A DST allows an Investor to purchase a fractional interest in potentially high-quality property or portfolio of properties such as:

Multi-Family

Multi-Family

Retail

Retail

Student Housing

Student Housing

Healthcare

Healthcare

Office Space

Office Space

Self Storage

Self Storage

Industrial

Industrial

Land

Land

General Guidelines

  • Access to more investors than allowed by other legal structures (Maximum 1,999 investors)
  • Lower minimum investment amount
  • Simple and efficient investment process
  • Lender only needs to make one loan because the DST is the sole borrower and owns 100% of the real estate (for non-tax purposes)
  • Loan carve-outs apply to sponsors, not investors
  • Lender does not underwrite each investor
  • Sponsor makes decisions on behalf of the investors
  • Investors cannot cause a default on the entire loan
  • Investors do not need separate special purpose entities (SPEs)

Why Consider a DST?

  • Allow the investor to own a fractional interest in large, institutional quality and professionally managed commercial property
  • Ability to diversify by property type and location
  • Turnkey solution: Sponsor is responsible for sourcing, due diligence, structuring and financing of debt, property and program management
  • Fast and efficient closing process to meet timing requirements
  • Certainty of closing on acquisition of replacement property
  • Elimination of property management responsibilities
  • Potential for monthly income
  • Long-term, non-recourse financing in place

Why invest cash into DSTs?

The potential benefits of a DST program are not restricted to 1031 Exchange funds. Investors may also choose to invest directly into a DST, which may provide the following potential benefits:

  • Tax-deferral strategy
  • Rental income paid monthly
  • Ownership in institutional-quality real estate
  • No management responsibilities/passive ownership
  • Build your own diversified real estate portfolio
  • Depreciation of real estate can help to offset taxable income

Limitations on a DST

The DST must adhere to the following prohibitions, which are commonly referred to as the Seven Deadly Sins (See IRS Revenue Ruling 2004-86):

  • Once the offering is closed, there can be no further capital contributions to the DST by either existing or new investors
  • The DST cannot renegotiate existing loans or borrow more funds (except in the case of a tenant's bankruptcy or insolvency)
  • The DST cannot reinvest proceeds from the sale of its real estate
  • The DST is limited to making minor, nonstructural capital improvements, in addition to those required by law
  • Any reserves or cash held between distribution dates can only be invested in short-term debt obligations
  • All cash, other than necessary reserves, must be paid out to investors
  • The DST cannot renegotiate existing leases or enter into new leases (except in the case of a tenant's bankruptcy or insolvency)

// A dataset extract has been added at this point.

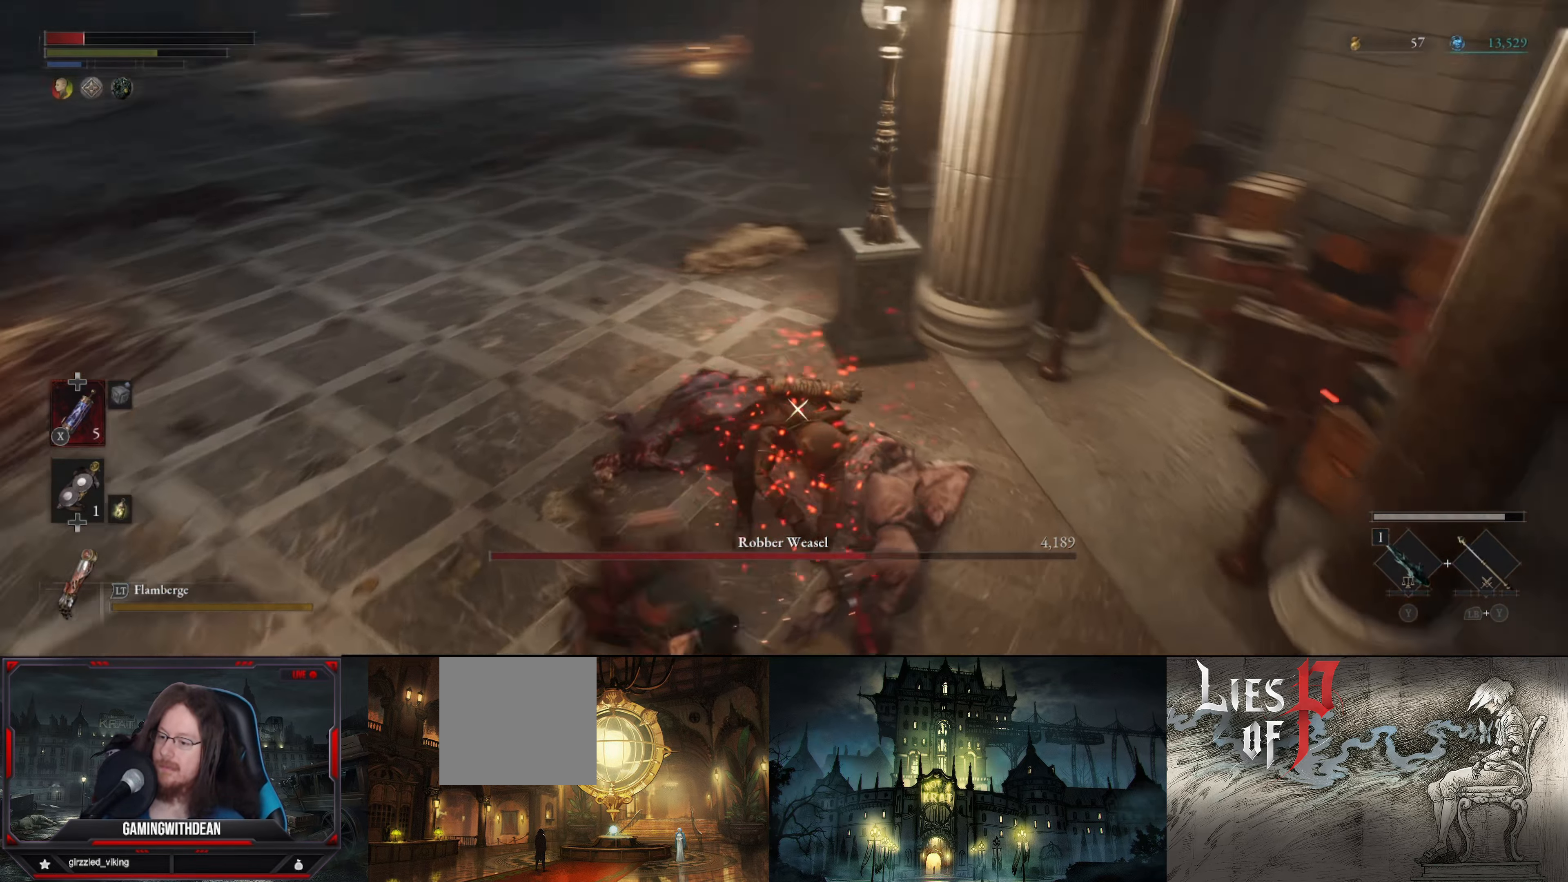
{"buttons": ["B"], "left_stick": "down-left", "right_stick": "center", "events": [[50, "B", "down"], [116, "B", "up"], [150, "L1", "down"], [200, "B", "down"], [233, "L1", "up"]]}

Examples are for hypothetical purposes only and actual properties and results will vary. DST properties are only available to accredited investors (typically have a $1 million net worth excluding primary residence or $200,000 income individually/$300,000 jointly of the last two years, and reasonably expects the same for the current year) and accredited entities only. There are risks associated with investing in real estate and Delaware Statutory Trust (DST) properties including, but not limited to, loss of entire investment principal, declining market values, tenant vacancies and illiquidity. Diversification does not guarantee profits or guarantee protection against losses. Potential cash flows/returns/appreciation are not guaranteed and could be lower than anticipated. The information herein has been prepared for educational purposes only and does not constitute an offer to purchase or sell securitized real estate investments. Because investors situations and objectives vary this information is not intended to indicate suitability for any particular investor. This material is not to be interpreted as tax or legal advice. Please speak with your own tax and legal advisors for advice/guidance regarding your particular situation.